Ventilation vs. Perfusion Ratio
- What is the difference between “negative” and “positive” pressure breathing?
- What is anatomic deadspace? About how large is it in the normal person? Define physiologic deadspace. Why does this vary from person to person?
- Are all regions of the lung ventilated evenly? Are all regions of the lung perfused equally?
Metabolism
- Define metabolism, catabolism and anabolism
- The process, substrates, products and location of events during glycolysis.
- The process, substrates, products and location of the Kreb’s cycle.
- The process, substrates, products and location of oxidative phosphorylation
- The process of using fat and protein as energy sources: where they feed into the metabolic pathways listed in the above questions, how they are broken down, what waste products are generated (ketone bodies).
- What happens in a patient who is starving or has diabetes “starving in the face of plenty.” Be able to discuss how fatty acid and protein catabolism shunt to less desirable products (again, you should understand why acetyl-coA can’t feed into the Kreb cycle and why it is turned into ketone bodies).
- Be able to recognize monomers and polymers and answer questions regarding them (see next page).
Digestive Physiology
- Review the anatomy of the digestive system and the general function of each of the regions.
- Describe the regulation of stomach function by Gastrin: how it leads to stimulate HCl secretion, pepsinogen secretion.
- Describe how bile helps in digestion and how it is stimulated to be secreted.

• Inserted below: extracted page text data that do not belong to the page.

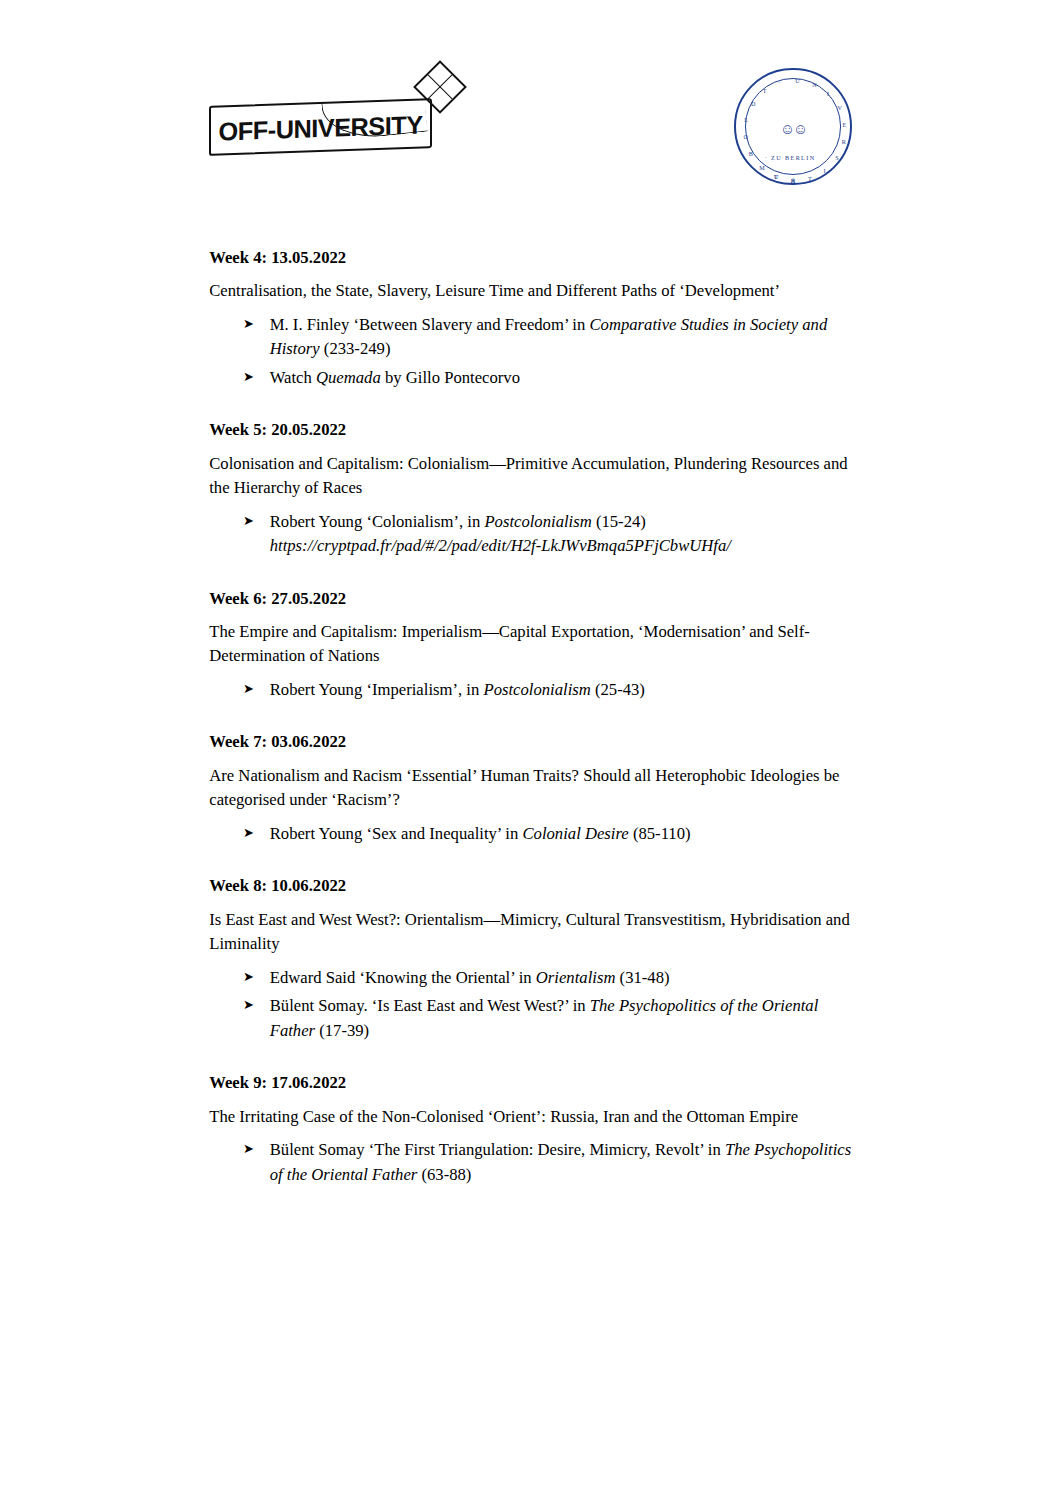OFF-UNIVERSITY
H U M B O L D T · U N I V E R S I T Ä T
☺☺
· ZU BERLIN ·
Week 4: 13.05.2022
Centralisation, the State, Slavery, Leisure Time and Different Paths of ‘Development’
M. I. Finley ‘Between Slavery and Freedom’ in Comparative Studies in Society and History (233-249)
Watch Quemada by Gillo Pontecorvo
Week 5: 20.05.2022
Colonisation and Capitalism: Colonialism—Primitive Accumulation, Plundering Resources and the Hierarchy of Races
Robert Young ‘Colonialism’, in Postcolonialism (15-24)
https://cryptpad.fr/pad/#/2/pad/edit/H2f-LkJWvBmqa5PFjCbwUHfa/
Week 6: 27.05.2022
The Empire and Capitalism: Imperialism—Capital Exportation, ‘Modernisation’ and Self-Determination of Nations
Robert Young ‘Imperialism’, in Postcolonialism (25-43)
Week 7: 03.06.2022
Are Nationalism and Racism ‘Essential’ Human Traits? Should all Heterophobic Ideologies be categorised under ‘Racism’?
Robert Young ‘Sex and Inequality’ in Colonial Desire (85-110)
Week 8: 10.06.2022
Is East East and West West?: Orientalism—Mimicry, Cultural Transvestitism, Hybridisation and Liminality
Edward Said ‘Knowing the Oriental’ in Orientalism (31-48)
Bülent Somay. ‘Is East East and West West?’ in The Psychopolitics of the Oriental Father (17-39)
Week 9: 17.06.2022
The Irritating Case of the Non-Colonised ‘Orient’: Russia, Iran and the Ottoman Empire
Bülent Somay ‘The First Triangulation: Desire, Mimicry, Revolt’ in The Psychopolitics of the Oriental Father (63-88)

What do bile salts do for the body when they emulsify fats?
- What enzymes are released from the pancreas and what is the trigger for their release. Also, what is their function?
- How does the small intestine control digestion? (Hint: this would be the hormones released by the duodenum that feed back to the pancreas, gallbladder, and stomach).
- How does the parasympathetic nervous system augment the digestive process?
- How is fatcatabolized, absorbed and carried in the blood?
- How are carbohydrates catabolized and transported across the mucosa?
- How are amino acids catabolized and transported across the mucosa?